All this sounds really labor intensive, doesn’t it? Well, it really is labor intensive. But I think there would be a lot of benefits. Posts would have a lot of reuse value. Instead of having to argue this or that point ad infinitum in some comment thread, one could instead simply link to the relevant parts of the post, or perhaps copy and paste. The results of that new discussion could contribute back to the old post. Futhermore, the bar to contributing to a really old post with a lot of comments would be a lot lower, because one wouldn’t have to read all the comments from old revisions, and so those old threads would stay alive and healthy longer. Plus, it gives more subtle and/or learned commenters more rewards for their efforts, and thus raises the quality of the blog’s commentariat.

This approach would require quite a bit of programming beyond what I’ve seen available in any system (except maybe Drupal), but I think its potential is large.

More than more explicit and formal approaches to debate modeling, I think this approach has the potential to catch on in the wider blogosphere, at least at the more serious sites. And it will give us the kind of experience and intuition and ideas we need to really know what we would want out of a more explicit system. So it’s a good first step.


Truth Mapping

Wow, even I wouldn’t have picked a name that corny. And what a terrible color scheme.

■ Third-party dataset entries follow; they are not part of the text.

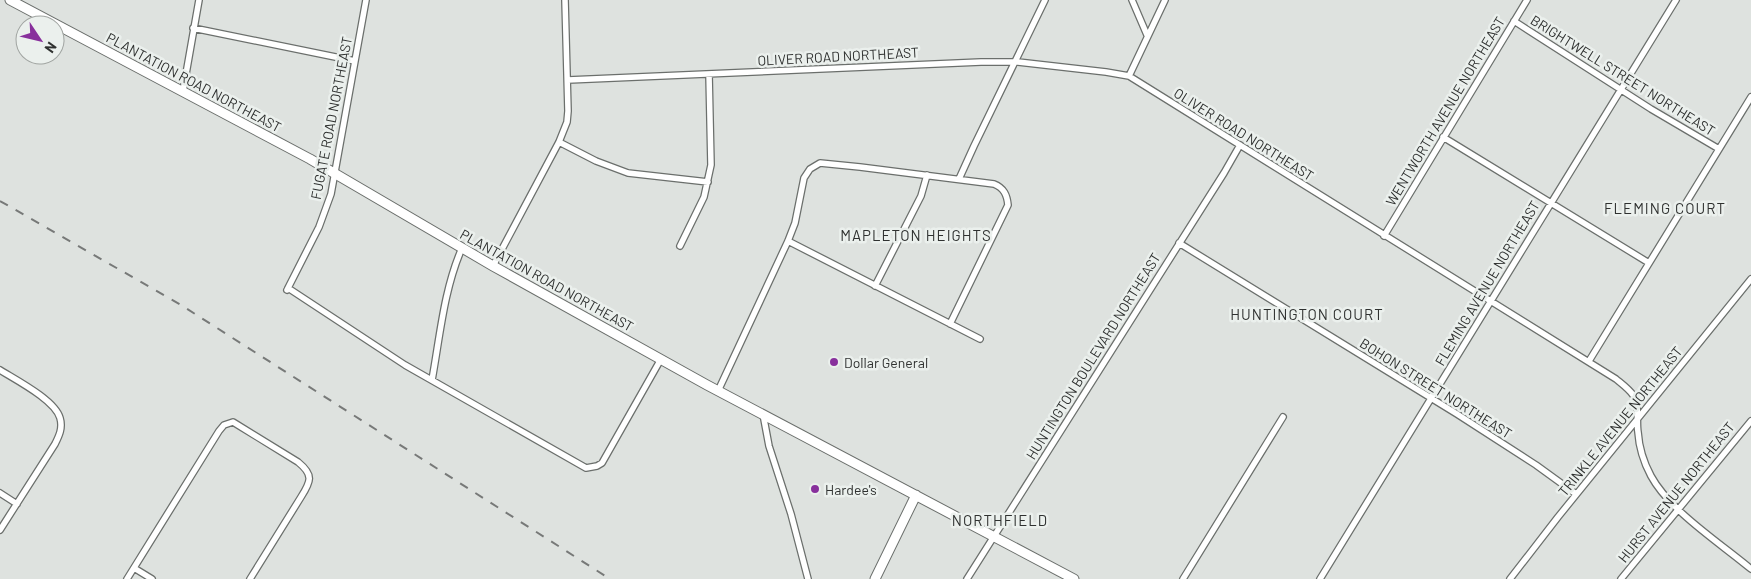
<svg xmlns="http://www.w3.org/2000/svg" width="1751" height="579" font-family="Barlow,sans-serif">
<rect width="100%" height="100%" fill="#dee2df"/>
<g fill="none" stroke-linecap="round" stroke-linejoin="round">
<g stroke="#6b6f6c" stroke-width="8">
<path id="street" d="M 1132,0 L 1147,35
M 1514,21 L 1651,109 L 1719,149
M 193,28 L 355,61
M 1129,76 L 1165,0
M 568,80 L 981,62 L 1018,62 L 1106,72 L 1129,76 L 1616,379 C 1622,384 1629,389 1633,395 C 1640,405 1636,421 1638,432 C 1639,447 1644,463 1651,476 C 1670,511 1720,543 1751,569
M 183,91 L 199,0
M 1443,137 L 1649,263
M 559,142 L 596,161 L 628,173 L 708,182
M 959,179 L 974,146 L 1045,0
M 1384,236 L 1527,0
M 788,241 L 980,339
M 1179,243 L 1457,414 L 1536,465 L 1576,494
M 680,246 L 704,197 L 711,165 L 709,74
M 493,266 L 559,142 L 567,122 L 568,111 L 565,0
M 875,286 L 921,196 L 927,175
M 288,288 L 405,365 L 586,468 L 597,466 L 602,463 L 661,359
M 287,290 L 319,227 L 331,194 L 366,0
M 1589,361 L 1751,97
M 0,370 C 16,380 55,400 60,418 C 63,428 59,436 55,444 L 0,530
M 432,380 C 440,336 444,289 462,248
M 718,391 L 788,241 L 795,223 L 804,178 L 810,169 L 820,163 L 860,167 L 994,184 C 1004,188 1007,195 1008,205 L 950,324
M 763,414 L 769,446 L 791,514 L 808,579
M 0,493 L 17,504
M 134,568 L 152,579
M 127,579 L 219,431 L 224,425 L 233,422 L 298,462 C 314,475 311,481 301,497 L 250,579
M 967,579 L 1224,173 L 1240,145
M 1183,579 L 1283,417
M 1320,579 L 1676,0
M 1510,579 L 1558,517 L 1751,279
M 1621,579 L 1751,421"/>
</g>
<g stroke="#6b6f6c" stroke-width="11">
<path id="secondary" d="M 10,0 L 310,159 L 493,266 L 707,385 L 1074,579
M 875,579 L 916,495"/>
</g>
<use href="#street" stroke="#fff" stroke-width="5.5"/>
<use href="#secondary" stroke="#fff" stroke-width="9"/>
<path stroke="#777978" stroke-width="2" stroke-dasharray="9 9" stroke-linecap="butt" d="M 0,201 L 181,305 L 610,579"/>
</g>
<g fill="#88309c" stroke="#ebf0ed" stroke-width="2">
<circle cx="834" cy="362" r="5"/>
<circle cx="815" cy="489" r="5"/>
</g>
<g text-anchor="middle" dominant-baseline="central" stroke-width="5" stroke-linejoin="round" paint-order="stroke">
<g font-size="14" fill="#2f3130" stroke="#ebf0ed">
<text transform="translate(838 56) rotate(-3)">OLIVER ROAD NORTHEAST</text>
<text transform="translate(1623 75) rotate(32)">BRIGHTWELL STREET NORTHEAST</text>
<text transform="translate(194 82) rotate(28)">PLANTATION ROAD NORTHEAST</text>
<text transform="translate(1445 111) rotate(-59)">WENTWORTH AVENUE NORTHEAST</text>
<text transform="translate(331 118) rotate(-79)">FUGATE ROAD NORTHEAST</text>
<text transform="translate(1244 134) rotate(32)">OLIVER ROAD NORTHEAST</text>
<text transform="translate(547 280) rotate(29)">PLANTATION ROAD NORTHEAST</text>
<text transform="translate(1487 283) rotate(-59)">FLEMING AVENUE NORTHEAST</text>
<text transform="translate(1093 356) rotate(-58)">HUNTINGTON BOULEVARD NORTHEAST</text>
<text transform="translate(1436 388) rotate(32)">BOHON STREET NORTHEAST</text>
<text transform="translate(1620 421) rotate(-51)">TRINKLE AVENUE NORTHEAST</text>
<text transform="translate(1676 492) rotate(-51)">HURST AVENUE NORTHEAST</text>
</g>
<g font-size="14" fill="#2f3130" stroke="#ebf0ed" text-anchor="start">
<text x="844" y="362">Dollar General</text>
<text x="825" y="489">Hardee's</text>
</g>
<g font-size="15" letter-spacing="1" fill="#2f3130" stroke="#ebf0ed">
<text x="1665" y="208">FLEMING COURT</text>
<text x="916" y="235">MAPLETON HEIGHTS</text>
<text x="1307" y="314">HUNTINGTON COURT</text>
<text x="1000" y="520">NORTHFIELD</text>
</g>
</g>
<g transform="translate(40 40) rotate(125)"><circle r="24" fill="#ebf0ed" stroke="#a0a4a1"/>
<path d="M0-4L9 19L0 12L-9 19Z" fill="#88309c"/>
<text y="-8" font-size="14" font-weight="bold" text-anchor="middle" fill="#2f3130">N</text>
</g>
</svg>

But it looks like they’ve come from exactly the same perspective I have. Hat tip to Will Pearson from the SL4 mailing list. I’ll comment later.


Working on Debate Modeling

In lieu of a bunch of mindless rambling, I’m going to spend {whatever time today I spend on Debate Modeling, and not watching the Chronicles of Narnia}*, dissecting this this typical blog discussion to try to figure out what sort of elements can be atomic enough and yet still capture all of the good content (as opposed to the unwanted content). Actually, it’s not an entirely typical discussion. It has less noise, and more controversy. It does have a few people playing tug-of-war about presenting evidence, each presuming dishonesty on the other’s part, but there’s only one thread of that, and it’s pretty explicit, and I need to think about that stuff anyway.

* These braces are generic phrase grouping markers. Not standard english, but oh so useful in writing long, nested sentences. They’re not needed often, but when they are, it’s really annoying to rearrange things to work with The Man’s English instead of just using them. You don’t want to support The Man, do you?